DATA FOR REVIEW:
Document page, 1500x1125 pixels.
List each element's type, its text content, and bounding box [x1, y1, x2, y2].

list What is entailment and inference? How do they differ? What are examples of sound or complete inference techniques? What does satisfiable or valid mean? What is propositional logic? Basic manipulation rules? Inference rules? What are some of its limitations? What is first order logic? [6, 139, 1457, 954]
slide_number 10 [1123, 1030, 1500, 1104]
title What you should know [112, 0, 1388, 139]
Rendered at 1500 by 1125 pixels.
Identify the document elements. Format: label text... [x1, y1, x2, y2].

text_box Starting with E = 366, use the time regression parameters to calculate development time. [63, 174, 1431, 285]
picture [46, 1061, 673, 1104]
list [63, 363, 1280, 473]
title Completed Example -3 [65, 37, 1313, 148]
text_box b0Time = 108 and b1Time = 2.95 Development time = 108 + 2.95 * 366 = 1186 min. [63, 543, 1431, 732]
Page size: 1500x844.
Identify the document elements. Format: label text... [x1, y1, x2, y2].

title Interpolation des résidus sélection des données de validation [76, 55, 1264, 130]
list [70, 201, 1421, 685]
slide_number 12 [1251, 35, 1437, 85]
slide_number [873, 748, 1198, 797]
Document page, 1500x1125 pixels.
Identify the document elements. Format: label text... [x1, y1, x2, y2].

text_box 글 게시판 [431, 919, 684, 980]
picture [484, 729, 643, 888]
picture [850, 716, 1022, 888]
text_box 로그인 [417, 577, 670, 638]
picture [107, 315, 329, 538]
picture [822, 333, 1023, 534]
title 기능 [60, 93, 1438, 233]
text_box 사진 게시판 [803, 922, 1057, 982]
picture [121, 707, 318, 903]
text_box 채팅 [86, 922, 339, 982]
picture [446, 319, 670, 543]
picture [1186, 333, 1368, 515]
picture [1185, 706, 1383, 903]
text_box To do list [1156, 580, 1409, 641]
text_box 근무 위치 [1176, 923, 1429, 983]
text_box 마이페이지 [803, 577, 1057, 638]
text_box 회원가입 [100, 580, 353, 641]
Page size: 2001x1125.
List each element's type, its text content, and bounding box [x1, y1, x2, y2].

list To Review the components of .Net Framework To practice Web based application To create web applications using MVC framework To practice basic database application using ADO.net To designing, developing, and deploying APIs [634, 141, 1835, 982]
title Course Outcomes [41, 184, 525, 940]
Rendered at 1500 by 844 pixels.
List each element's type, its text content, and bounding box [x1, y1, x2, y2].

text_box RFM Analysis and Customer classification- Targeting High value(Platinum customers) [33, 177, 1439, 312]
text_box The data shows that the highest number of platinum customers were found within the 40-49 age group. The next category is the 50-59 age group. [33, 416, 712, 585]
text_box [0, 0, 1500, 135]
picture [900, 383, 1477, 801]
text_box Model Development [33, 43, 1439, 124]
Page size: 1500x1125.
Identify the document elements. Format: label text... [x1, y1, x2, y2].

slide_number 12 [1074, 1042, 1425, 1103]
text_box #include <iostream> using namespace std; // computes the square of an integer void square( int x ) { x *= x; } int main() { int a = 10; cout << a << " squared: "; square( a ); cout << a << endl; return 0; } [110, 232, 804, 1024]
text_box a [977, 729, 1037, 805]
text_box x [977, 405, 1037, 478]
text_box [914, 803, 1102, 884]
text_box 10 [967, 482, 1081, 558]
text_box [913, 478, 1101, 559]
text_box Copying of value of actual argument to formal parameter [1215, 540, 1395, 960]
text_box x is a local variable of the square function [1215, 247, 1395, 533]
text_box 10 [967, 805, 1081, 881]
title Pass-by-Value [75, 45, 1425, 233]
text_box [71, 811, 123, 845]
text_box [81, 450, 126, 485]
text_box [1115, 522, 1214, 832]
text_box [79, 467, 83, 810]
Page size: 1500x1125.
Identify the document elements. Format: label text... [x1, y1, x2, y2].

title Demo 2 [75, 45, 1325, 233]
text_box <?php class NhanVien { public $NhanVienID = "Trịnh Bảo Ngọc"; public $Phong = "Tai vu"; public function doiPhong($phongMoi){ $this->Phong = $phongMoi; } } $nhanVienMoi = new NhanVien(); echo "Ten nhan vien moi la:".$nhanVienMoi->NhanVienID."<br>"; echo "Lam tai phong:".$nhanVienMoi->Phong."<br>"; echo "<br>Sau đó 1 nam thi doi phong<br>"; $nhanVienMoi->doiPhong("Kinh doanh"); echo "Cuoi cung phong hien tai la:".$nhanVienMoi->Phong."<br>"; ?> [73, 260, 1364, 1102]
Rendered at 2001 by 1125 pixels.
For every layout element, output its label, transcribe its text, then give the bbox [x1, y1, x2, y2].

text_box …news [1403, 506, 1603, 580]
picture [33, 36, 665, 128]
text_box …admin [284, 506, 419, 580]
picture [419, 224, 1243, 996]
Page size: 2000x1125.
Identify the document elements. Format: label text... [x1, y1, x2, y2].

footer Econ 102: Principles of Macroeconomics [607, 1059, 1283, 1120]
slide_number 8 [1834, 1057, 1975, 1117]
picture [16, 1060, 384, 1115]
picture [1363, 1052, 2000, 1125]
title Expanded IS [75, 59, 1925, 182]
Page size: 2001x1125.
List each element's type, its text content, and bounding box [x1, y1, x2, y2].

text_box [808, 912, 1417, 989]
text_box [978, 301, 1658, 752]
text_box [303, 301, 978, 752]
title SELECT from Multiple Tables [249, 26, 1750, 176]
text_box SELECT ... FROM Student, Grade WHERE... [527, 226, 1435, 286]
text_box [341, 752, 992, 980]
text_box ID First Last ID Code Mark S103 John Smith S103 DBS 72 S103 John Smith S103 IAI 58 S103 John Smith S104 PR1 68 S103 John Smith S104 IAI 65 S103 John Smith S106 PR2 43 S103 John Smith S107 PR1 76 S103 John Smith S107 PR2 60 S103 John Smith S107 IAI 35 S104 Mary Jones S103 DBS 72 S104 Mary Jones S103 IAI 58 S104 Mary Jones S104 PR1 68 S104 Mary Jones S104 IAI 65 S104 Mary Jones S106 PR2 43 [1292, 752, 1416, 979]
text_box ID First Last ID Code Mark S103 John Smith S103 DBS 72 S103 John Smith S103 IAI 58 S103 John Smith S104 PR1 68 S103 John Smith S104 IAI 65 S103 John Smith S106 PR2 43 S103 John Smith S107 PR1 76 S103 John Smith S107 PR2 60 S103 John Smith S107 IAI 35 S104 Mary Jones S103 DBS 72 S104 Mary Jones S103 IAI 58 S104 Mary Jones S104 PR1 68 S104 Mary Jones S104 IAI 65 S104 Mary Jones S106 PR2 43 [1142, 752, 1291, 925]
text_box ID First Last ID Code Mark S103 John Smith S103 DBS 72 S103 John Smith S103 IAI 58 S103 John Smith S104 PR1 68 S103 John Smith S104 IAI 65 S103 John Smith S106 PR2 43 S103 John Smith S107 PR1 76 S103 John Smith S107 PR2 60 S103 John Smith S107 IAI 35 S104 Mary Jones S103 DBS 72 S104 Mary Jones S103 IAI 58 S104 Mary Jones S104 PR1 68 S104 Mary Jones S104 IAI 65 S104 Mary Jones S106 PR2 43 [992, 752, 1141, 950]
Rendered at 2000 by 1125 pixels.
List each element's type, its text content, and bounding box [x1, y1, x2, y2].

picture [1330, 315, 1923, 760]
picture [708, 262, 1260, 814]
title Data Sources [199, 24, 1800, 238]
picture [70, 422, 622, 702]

ABOUT THIS TASK:
From the listing, copy each line containing the word "Rendered".

YOUR RESPONSE:
Rendered at 1500 by 1125 pixels.
Rendered at 1500 by 844 pixels.
Rendered at 2001 by 1125 pixels.
Rendered at 2000 by 1125 pixels.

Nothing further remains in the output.